Source data ::

╔══

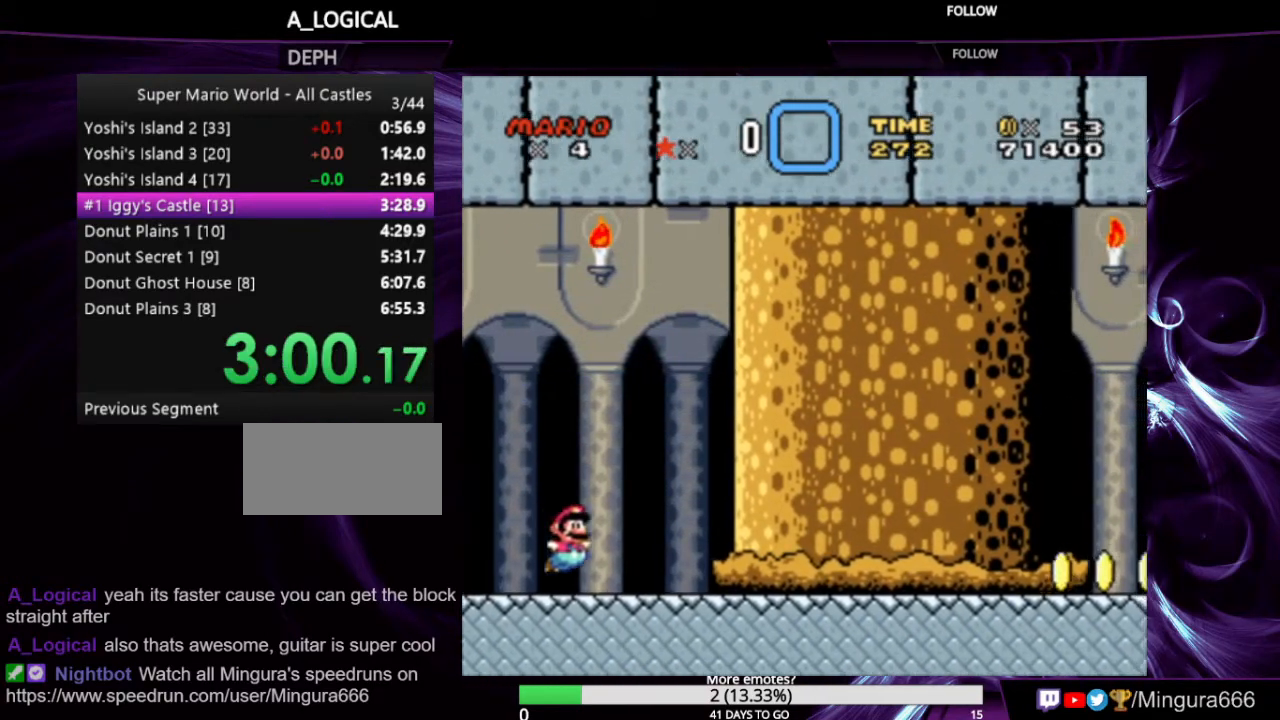
{"buttons": ["X", "Y", "DPAD_RIGHT"], "events": [[67, "X", "down"]]}
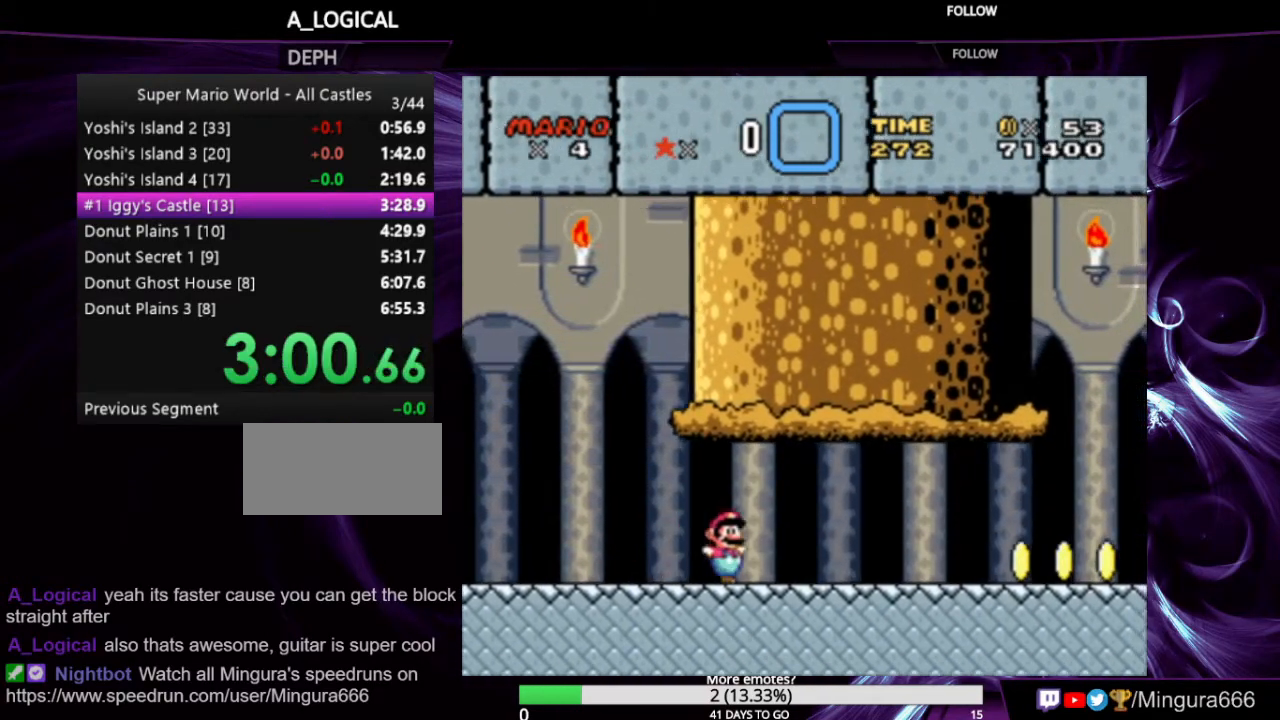
{"buttons": ["X", "Y", "DPAD_RIGHT"], "events": []}
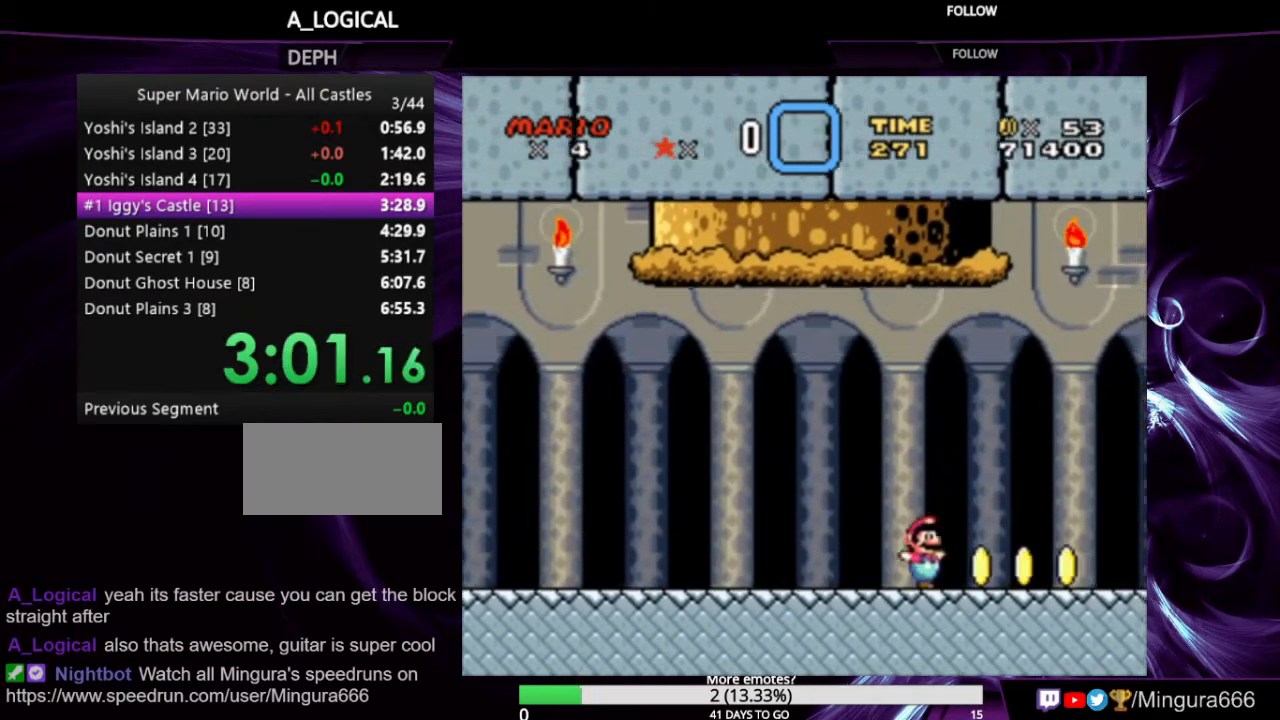
{"buttons": ["A", "X", "Y", "DPAD_UP"], "events": [[300, "A", "down"], [333, "DPAD_RIGHT", "up"], [433, "DPAD_LEFT", "down"], [500, "DPAD_LEFT", "up"], [500, "DPAD_UP", "down"]]}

╚══

Aim of the task :: Give back the whole listing exactly as written. Do not include any picture.

Your solution ::
{"buttons": ["X", "Y", "DPAD_RIGHT"], "events": [[67, "X", "down"]]}
{"buttons": ["X", "Y", "DPAD_RIGHT"], "events": []}
{"buttons": ["A", "X", "Y", "DPAD_UP"], "events": [[300, "A", "down"], [333, "DPAD_RIGHT", "up"], [433, "DPAD_LEFT", "down"], [500, "DPAD_LEFT", "up"], [500, "DPAD_UP", "down"]]}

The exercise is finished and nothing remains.